Our self-help columnist Athena Laz is a qualified psychologist and the creator of the online wellness e-course Own Your Power. She works with women worldwide, helping them to reclaim their ability to feel good. You can see her work here.
The year is 2006, and I’m at a wellness retreat when the host tells us that we are going to participate in a stream-of-consciousness exercise. We’re prompted to take out our journals and write down every single thought that enters our minds for the next 30 minutes. I start: “Hmmm, I wonder what food there is”; “My leg is falling asleep”; “Do we always have to sit on yoga mats?”; “I wonder how many things I need to write down”; “I wonder if she’s going to come read these things”; “I need to book that dentist appointment”; “I wonder if Jessica is finding this boring too”; “Maybe, I’ll…”
When all of a sudden, my mind is flooded with a fury of critical statements: “You’re going to fail”; “Do you think this retreat is really going to help you?”; “You’re alone because you’re not easy to love”; “You’ll never be able to…”
There it was: my inner critic, memorialized in black ink, spilling the inner turmoil that I had been carrying for so long.

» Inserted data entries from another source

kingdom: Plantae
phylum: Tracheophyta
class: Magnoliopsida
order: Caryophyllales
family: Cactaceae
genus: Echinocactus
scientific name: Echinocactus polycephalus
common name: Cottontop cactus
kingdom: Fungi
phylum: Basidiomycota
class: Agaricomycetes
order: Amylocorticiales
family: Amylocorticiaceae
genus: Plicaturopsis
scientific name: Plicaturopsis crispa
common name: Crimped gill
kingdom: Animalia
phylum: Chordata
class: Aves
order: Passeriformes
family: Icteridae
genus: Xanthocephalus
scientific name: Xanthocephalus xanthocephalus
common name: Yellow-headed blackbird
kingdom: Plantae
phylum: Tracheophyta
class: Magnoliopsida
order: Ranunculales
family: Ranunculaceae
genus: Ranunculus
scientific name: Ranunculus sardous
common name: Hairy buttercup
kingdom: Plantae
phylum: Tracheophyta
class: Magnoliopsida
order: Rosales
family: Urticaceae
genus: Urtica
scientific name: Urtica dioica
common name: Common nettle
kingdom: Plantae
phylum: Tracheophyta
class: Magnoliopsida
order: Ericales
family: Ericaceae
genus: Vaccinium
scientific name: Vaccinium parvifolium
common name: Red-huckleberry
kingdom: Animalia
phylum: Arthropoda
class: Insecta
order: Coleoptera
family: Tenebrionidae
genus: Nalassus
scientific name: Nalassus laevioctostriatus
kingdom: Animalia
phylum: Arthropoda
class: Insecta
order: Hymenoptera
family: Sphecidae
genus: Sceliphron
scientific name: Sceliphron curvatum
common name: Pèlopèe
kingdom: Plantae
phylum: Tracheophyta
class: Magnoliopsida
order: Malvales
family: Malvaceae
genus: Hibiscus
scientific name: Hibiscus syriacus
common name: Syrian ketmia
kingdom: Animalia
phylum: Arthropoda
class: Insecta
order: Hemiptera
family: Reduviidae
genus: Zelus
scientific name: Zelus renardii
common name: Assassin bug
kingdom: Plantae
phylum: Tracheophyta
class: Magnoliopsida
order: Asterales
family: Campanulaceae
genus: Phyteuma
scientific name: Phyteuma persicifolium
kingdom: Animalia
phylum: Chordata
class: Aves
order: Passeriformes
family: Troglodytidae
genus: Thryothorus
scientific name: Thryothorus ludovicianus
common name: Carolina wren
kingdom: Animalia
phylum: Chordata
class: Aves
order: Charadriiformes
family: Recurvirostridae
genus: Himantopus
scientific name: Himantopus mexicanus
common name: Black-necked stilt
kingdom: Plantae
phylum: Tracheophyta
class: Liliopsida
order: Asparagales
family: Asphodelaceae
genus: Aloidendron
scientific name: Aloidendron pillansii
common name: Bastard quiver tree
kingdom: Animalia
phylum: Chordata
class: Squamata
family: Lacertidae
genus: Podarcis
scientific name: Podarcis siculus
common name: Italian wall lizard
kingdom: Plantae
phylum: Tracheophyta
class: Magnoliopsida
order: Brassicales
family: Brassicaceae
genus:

At that moment, I realized that I needed to start to speak with this darker side of myself, or I would be held hostage by it for the rest of my life. That experience sent me on a healing journey that would eventually lead me to become a licensed psychologist. As well as simply a more self-compassionate human being.
Why do we all have inner critics? And where do they come from?
Your inner critic is that voice inside your head that spews out negative and fear-based statements that keep you locked in repetitive cycles of pain or shame. It’s the voice that constantly tells you that you are not enough. Not good enough, not smart enough, not good-looking enough. You’re always lacking something when it’s around. In fact, your inner critic feeds off your insecurities, locking you in a state of always striving for but never quite arriving.
I’ve found that people’s inner critics usually come from painful experiences in their past. For example: maybe one of your parents or ex-partners was highly critical toward you at one point or another. Moving forward, in your current relationships, your inner critic then morphs into a more contemporary version of these past players, spewing out statements designed to leave you feeling like a big, unlovable mess. Your inner critic can also be created from a story that you keep reaffirming about yourself that has no real weight in reality. In either circumstance, your inner critic is really just the tool that you use to hurt yourself.
The silver lining is that you created this inner critic, and you have the power to heal it too.
4 Steps for Dealing with Your Inner Critic
Step 1: Bring Awareness to It
In order to heal your inner critic, you need to know when it’s speaking to you. I recommend that you get a small notepad and carry it around with you for a minimum of one week. During that time, write down any of the critical statements that you catch yourself saying, either out loud or mentally. (They can be statements like “I’m so stupid”/ “I really crashed and burned at that”/ “He hates me”/ ‘They’ll never be into me”/ “You’re so ugly”/ “You’ll never get there”). A note here: It can feel very disheartening and disappointing to read all the hurtful things that you say (and even believe) about yourself, so remind yourself that you are ready and willing to heal this part of you.
Step 2: Recognize Who it is Mimicking
After a week of writing down your critical statements, review them. Go through each one and see if it sounds like anyone from your past. For example, if you wrote down “I am so fat,” have people in your past directly said that to you? Or was it through a story that you started telling yourself that you began to believe it? The point of this exercise is not to fall into a victim state and blame others for your inner dialogue. Instead, the aim is to recognize whose voice you may have unintentionally internalized OR which past situation may still need healing, forgiving, and resolving.
Step 3: Confront It
Gain external support and have someone guide you through the process of healing your inner critic. (Remember, your inner critic can be sneaky and actually try and isolate you—so outing “it” to someone else can be incredibly helpful in minimizing its hold on you!). If you cannot reach out to a professional, you can listen to this restorative journey that will help you to confront your inner critic.
Step 4: Check in With Your Inner Dialogue Every Day
Much like any fitness routine, developing a healthier dialogue requires patience and perseverance. The most helpful way to set yourself up for a more compassionate way of living is to become mindful of how you are walking through your everyday life. Set some time out every morning to focus on how you want to experience the day. Focus on enjoying being you. Lastly, it is helpful to learn to recognize who or what (outside of you) triggers your inner critic. The more you learn to recognize the events that trigger you, the more compassionate you can become.